#### [Tarefa proposta A]
Copie do texto sobre estabilidade nas empresas a parte que vai de "Resistir ou ignorar" até "Blockbuster e a Kodak.", incluindo este último trecho.
#### [Tarefa proposta B]
No texto sobre estabilidade nas empresas, quais duas empresas são citadas como casos em que a estabilidade gerou uma falsa sensação de imunidade?
#### [Tarefa proposta C]
Prossiga com o texto sobre estabilidade nas empresas a partir da última frase apresentada.

#### [Trecho selecionado]

_ _ _

O empresário brasileiro de sucesso Flávio Augusto, fundador da Wise Up e dono do Orlando City Soccer Club, adota um conceito pouco usual para todos os seus empreendimentos : “Estabilidade não existe”. É uma frase que possui certo radicalismo, mas aos poucos vem se tornando verossímil, tendo em vista o cenário moderno ao qual estamos expostos. Logo, cabe às empresas estarem atentas para serem capazes de ter um olhar crítico sobre o assunto e sempre considerá-lo na hora de traçar seu planejamento.


Estável até o fim


Resistir ou ignorar as tendências do mercado é se boicotar, pois a empresa não controla o comportamento das pessoas. Muito pelo contrário, ela deveria se adequar e tirar proveito disto, podendo, idealmente, ser protagonista no desenvolvimento de produtos que supram as novas necessidades do mercado.


Não poderiam faltar aqui dois grandes casos em que a estabilidade gerou uma falsa sensação de imunidade. Sendo as duas protagonistas, nesse caso, a Blockbuster e a Kodak.

_ _ _

#### [Dados fornecidos]
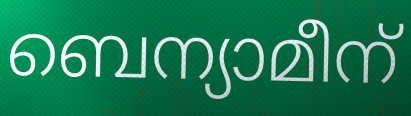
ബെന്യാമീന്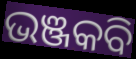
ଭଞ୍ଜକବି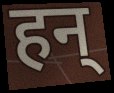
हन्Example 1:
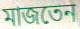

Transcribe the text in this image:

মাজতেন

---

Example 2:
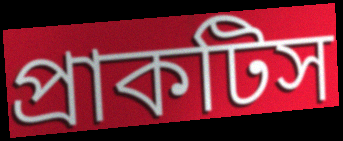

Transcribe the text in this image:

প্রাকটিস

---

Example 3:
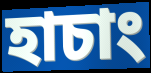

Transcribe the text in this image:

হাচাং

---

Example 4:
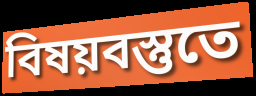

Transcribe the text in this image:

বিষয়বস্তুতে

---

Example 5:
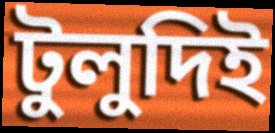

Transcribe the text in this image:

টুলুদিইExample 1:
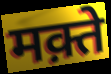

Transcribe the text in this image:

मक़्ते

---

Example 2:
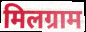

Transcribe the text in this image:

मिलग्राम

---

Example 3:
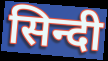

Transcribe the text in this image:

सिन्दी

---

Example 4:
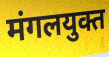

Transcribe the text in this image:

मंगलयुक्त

_ _ _

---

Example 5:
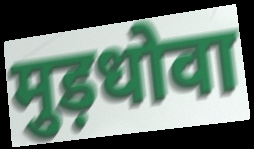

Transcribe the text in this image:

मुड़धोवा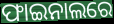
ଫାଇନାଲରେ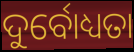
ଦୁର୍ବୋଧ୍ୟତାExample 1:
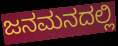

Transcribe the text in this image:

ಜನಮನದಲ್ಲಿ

_ _ _

#### [Resultado A]
Resistir ou ignorar as tendências do mercado é se boicotar, pois a empresa não controla o comportamento das pessoas. Muito pelo contrário, ela deveria se adequar e tirar proveito disto, podendo, idealmente, ser protagonista no desenvolvimento de produtos que supram as novas necessidades do mercado.


Não poderiam faltar aqui dois grandes casos em que a estabilidade gerou uma falsa sensação de imunidade. Sendo as duas protagonistas, nesse caso, a Blockbuster e a Kodak.

#### [Resultado B]
A Blockbuster e a Kodak.

#### [Resultado C]
1. Blockbuster:

Streaming de vídeo é um serviço já bem comum para nós. Entretanto, há poucos anos, esse mercado era atendido, principalmente, pelas locadoras, mas com outro produtos: Os DVD’s, ou, ainda mais antigamente, as fitas cassete, que dependiam da disposição de seus clientes para se deslocarem até a loja e alugarem um filme. A Blockbuster teve sua hegemonia ameaçada, mas a ignorou quando a Netflix propôs um novo modelo. Nele, não havia necessidade dos clientes irem buscar os filmes, o produto poderia ser acessado de casa de casa. A maior rede de locadoras de filmes do mundo não conseguiu se planejar para a era digital, na qual o leitor de DVD já não é presente no dia a dia das pessoas. Em seu auge, com faturamento de R$5 bilhões, teve a oportunidade de fazer uma parceria com a Netflix, mas recusou a oferta pois não acreditava nesta migração do consumo de filmes e muito menos na proposta de parceria, que consistia em estruturar uma plataforma online na Blockbuster. Posteriormente, as Lojas Americanas compraram as operações da Blockbuster no Brasil e o negócio foi diminuindo de proporção até, enfim, sumir. Pode não parecer, mas a estratégia de compra foi inteligente, uma vez que a estrutura de lojas físicas da Blockbuster era semelhante à das Lojas Americanas e ainda possuíam boa localização. Logo, comprar uma empresa em declínio era uma forma barata de adquirir novos pontos de venda, aumentando em 54% o número de estabelecimentos.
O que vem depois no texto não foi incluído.